The total value of Idaho’s 2017 potato crop was estimated at $1.19 billion by USDA’s National Agricultural Statistics Service. That’s 23 percent higher than last year’s total of $968 million and 14 percent higher than the previous record of $1.04 billion set in 2011.

Idaho leads the nation in potato production.

Idaho’s 600 potato farmers harvested 309,000 acres of spuds last year, down 5 percent from 324,000 acres in 2016. But the average price for potatoes grown in Idaho was $9.05 per hundredweight in 2017, up 30 percent from $6.95 in 2016.

“Fresh prices rebounded pretty good and returns are pretty good. I think it was a pretty good year for spud growers,” said American Falls grower Jim Tiede.

Aberdeen potato grower Ritchey Toevs said that one of the takeaway lessons from the 2017 potato crop is that “with only a slight reduction in supply, we were able to increase the value significantly.”

“It shows that getting prices up a little bit makes a huge difference,” said Idaho Potato Commission President and CEO Frank Muir.
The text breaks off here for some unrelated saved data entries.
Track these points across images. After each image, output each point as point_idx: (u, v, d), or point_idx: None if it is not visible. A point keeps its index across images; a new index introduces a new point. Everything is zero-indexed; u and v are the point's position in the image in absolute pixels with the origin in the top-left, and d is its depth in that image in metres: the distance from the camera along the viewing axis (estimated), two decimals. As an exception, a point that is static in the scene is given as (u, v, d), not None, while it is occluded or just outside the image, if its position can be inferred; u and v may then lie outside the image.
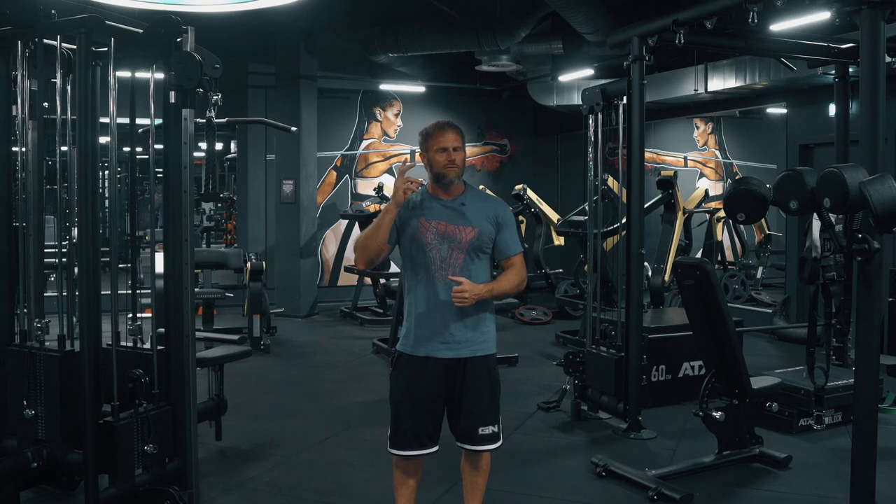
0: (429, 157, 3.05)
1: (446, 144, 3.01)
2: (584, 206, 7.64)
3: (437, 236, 3.02)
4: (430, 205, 3.07)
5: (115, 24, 3.36)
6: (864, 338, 3.58)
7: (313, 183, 10.29)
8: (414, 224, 3.05)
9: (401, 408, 3.07)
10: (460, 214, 3.05)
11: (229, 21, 7.83)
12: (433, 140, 3.03)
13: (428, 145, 3.05)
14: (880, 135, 3.95)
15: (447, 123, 3.09)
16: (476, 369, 3.06)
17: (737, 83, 8.47)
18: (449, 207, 3.06)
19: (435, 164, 3.03)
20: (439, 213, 3.05)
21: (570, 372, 5.45)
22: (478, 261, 3.06)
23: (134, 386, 3.39)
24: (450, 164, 3.01)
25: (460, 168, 3.04)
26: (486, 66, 9.54)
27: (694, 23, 4.97)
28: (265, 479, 4.19)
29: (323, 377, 6.78)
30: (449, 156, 3.01)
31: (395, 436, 3.08)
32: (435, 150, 3.02)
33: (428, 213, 3.05)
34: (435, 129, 3.06)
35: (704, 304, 4.17)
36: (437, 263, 3.02)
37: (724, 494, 4.02)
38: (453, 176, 3.03)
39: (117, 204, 5.58)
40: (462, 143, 3.06)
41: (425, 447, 3.07)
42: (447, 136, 3.02)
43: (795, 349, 7.41)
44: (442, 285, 3.01)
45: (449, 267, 3.01)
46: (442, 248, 3.02)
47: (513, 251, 3.12)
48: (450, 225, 3.03)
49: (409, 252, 3.08)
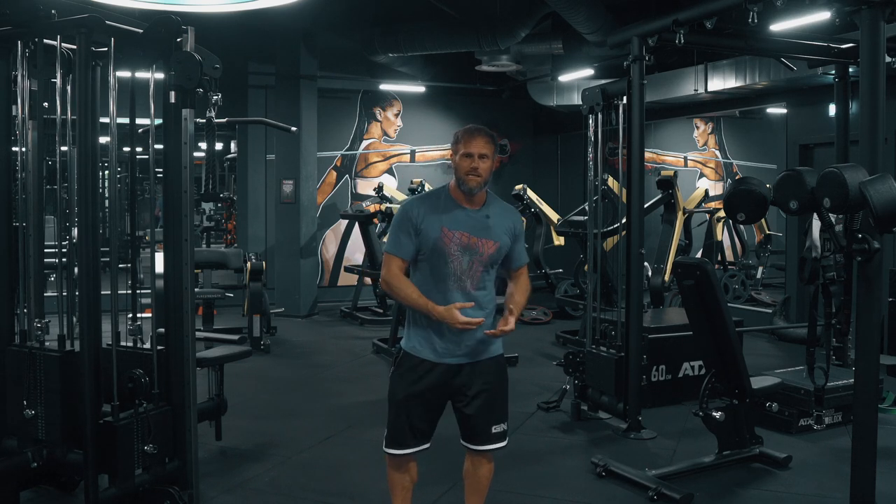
0: (456, 160, 2.99)
1: (472, 150, 2.94)
2: (584, 206, 7.64)
3: (460, 248, 2.95)
4: (454, 212, 2.98)
5: (115, 24, 3.36)
6: (864, 338, 3.58)
7: (313, 183, 10.29)
8: (436, 232, 2.96)
9: (400, 407, 3.03)
10: (485, 227, 2.98)
11: (229, 21, 7.83)
12: (462, 143, 2.97)
13: (456, 148, 2.99)
14: (880, 135, 3.95)
15: (479, 129, 3.00)
16: (486, 370, 3.04)
17: (737, 83, 8.47)
18: (473, 218, 2.99)
19: (459, 169, 2.97)
20: (463, 223, 2.97)
21: (570, 372, 5.45)
22: (492, 271, 3.04)
23: (134, 386, 3.39)
24: (472, 172, 2.93)
25: (483, 178, 2.95)
26: (486, 66, 9.54)
27: (694, 23, 4.98)
28: (265, 479, 4.20)
29: (323, 377, 6.78)
30: (473, 162, 2.93)
31: (392, 434, 3.05)
32: (461, 155, 2.96)
33: (451, 223, 2.97)
34: (465, 133, 2.99)
35: (704, 304, 4.17)
36: (458, 274, 2.97)
37: (724, 494, 4.02)
38: (474, 185, 2.94)
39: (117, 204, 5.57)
40: (491, 151, 2.96)
41: (419, 444, 3.05)
42: (475, 142, 2.95)
43: (795, 349, 7.41)
44: (460, 295, 2.96)
45: (468, 279, 2.97)
46: (463, 260, 2.96)
47: (523, 262, 3.15)
48: (473, 237, 2.96)
49: (428, 258, 2.98)
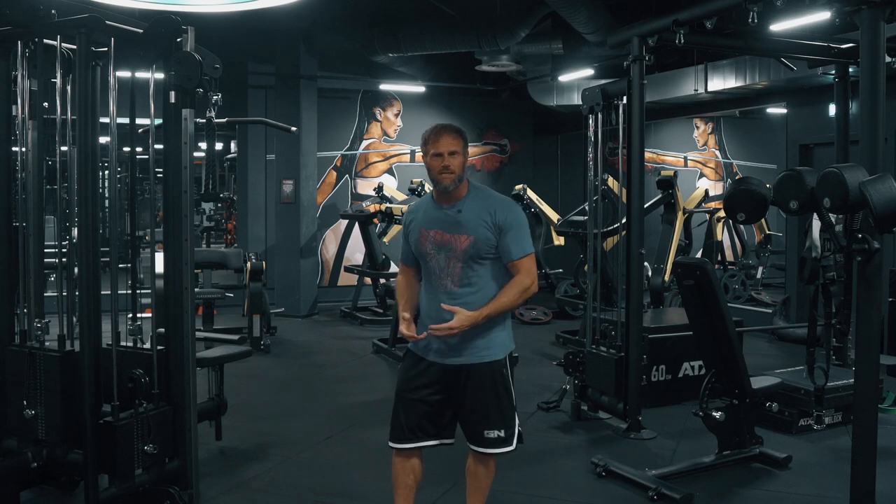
0: (427, 161, 2.99)
1: (441, 150, 2.94)
2: (584, 206, 7.63)
3: (435, 246, 2.99)
4: (432, 213, 3.05)
5: (115, 24, 3.36)
6: (864, 338, 3.58)
7: (313, 183, 10.29)
8: (416, 234, 3.05)
9: (398, 401, 3.09)
10: (456, 223, 2.97)
11: (229, 21, 7.83)
12: (430, 144, 2.97)
13: (426, 150, 2.99)
14: (880, 135, 3.95)
15: (445, 127, 2.99)
16: (479, 374, 3.01)
17: (737, 83, 8.47)
18: (447, 215, 3.00)
19: (432, 170, 2.97)
20: (438, 221, 3.01)
21: (570, 372, 5.45)
22: (479, 267, 2.97)
23: (134, 386, 3.39)
24: (444, 171, 2.93)
25: (456, 174, 2.94)
26: (486, 66, 9.54)
27: (694, 23, 4.98)
28: (265, 479, 4.19)
29: (323, 377, 6.78)
30: (443, 161, 2.92)
31: (392, 427, 3.09)
32: (431, 156, 2.96)
33: (427, 223, 3.03)
34: (431, 134, 2.98)
35: (704, 304, 4.17)
36: (437, 273, 3.00)
37: (724, 494, 4.02)
38: (448, 183, 2.95)
39: (117, 204, 5.57)
40: (461, 146, 2.96)
41: (419, 440, 3.04)
42: (442, 141, 2.94)
43: (795, 349, 7.41)
44: (443, 294, 2.99)
45: (447, 277, 2.98)
46: (440, 258, 2.99)
47: (514, 255, 2.96)
48: (446, 234, 2.97)
49: (420, 261, 3.10)
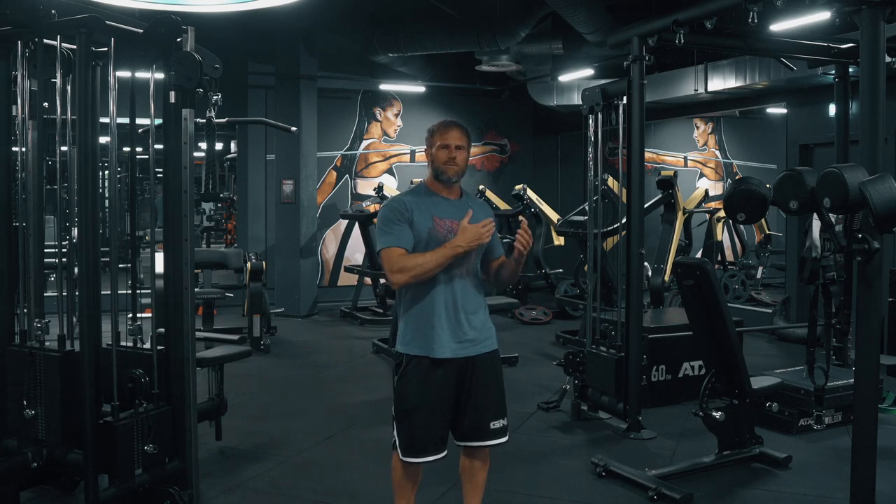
0: (432, 153, 3.07)
1: (449, 142, 3.04)
2: (584, 206, 7.64)
3: (453, 235, 2.99)
4: (439, 203, 3.06)
5: (115, 24, 3.36)
6: (864, 338, 3.57)
7: (313, 183, 10.29)
8: (428, 222, 2.99)
9: (415, 415, 2.99)
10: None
11: (229, 21, 7.83)
12: (437, 136, 3.06)
13: (432, 141, 3.08)
14: (880, 135, 3.96)
15: (454, 122, 3.12)
16: (484, 365, 3.07)
17: (737, 83, 8.47)
18: (456, 207, 3.06)
19: (436, 160, 3.05)
20: (450, 211, 3.04)
21: (570, 372, 5.44)
22: (477, 260, 3.11)
23: (134, 386, 3.39)
24: (450, 162, 3.03)
25: (461, 167, 3.06)
26: (486, 66, 9.54)
27: (694, 23, 4.98)
28: (265, 479, 4.20)
29: (323, 377, 6.78)
30: (450, 153, 3.03)
31: (411, 443, 3.00)
32: (438, 147, 3.05)
33: (440, 212, 3.03)
34: (440, 126, 3.09)
35: (704, 304, 4.17)
36: (456, 262, 2.99)
37: (724, 494, 4.02)
38: (452, 174, 3.04)
39: (117, 204, 5.56)
40: (466, 143, 3.08)
41: (440, 451, 3.04)
42: (451, 134, 3.05)
43: (795, 349, 7.41)
44: (460, 284, 3.01)
45: (463, 265, 3.01)
46: None
47: (497, 253, 3.20)
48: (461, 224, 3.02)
49: (423, 251, 2.95)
The higher prices and production value are welcome news following several years of lackluster prices, said Oakley farmer Randy Hardy. But he also said there is some concern about growers over-planting this year in response to the better prices.

“When potato prices are up, there is always that tendency to want to make the most of it,” he said. “I’m hopeful that growers will be disciplined enough to stay at the level we’ve been at....”

Tiede said he hopes potato farmers “will do some judicious thinking when they are deciding their planting intentions” for 2018.

Muir said the IPC will be prepared to help move whatever amount of spuds Idaho growers produce this year.

“That’s our mission: whatever potatoes are planted and harvested, we’re going to figure out how to move them,” he said. “We always anticipate and plan accordingly.”

According to NASS, total U.S. potato production was valued at $4.56 billion in 2017, up 15 percent from 2016.

Washington ranks No. 2 in the nation in potato production and its 2017 crop was valued at $888 million, up 9 percent over the state’s 2016 crop. The average potato price in Washington last year was $8.97 per hundredweight, up from $7.70 in 2016.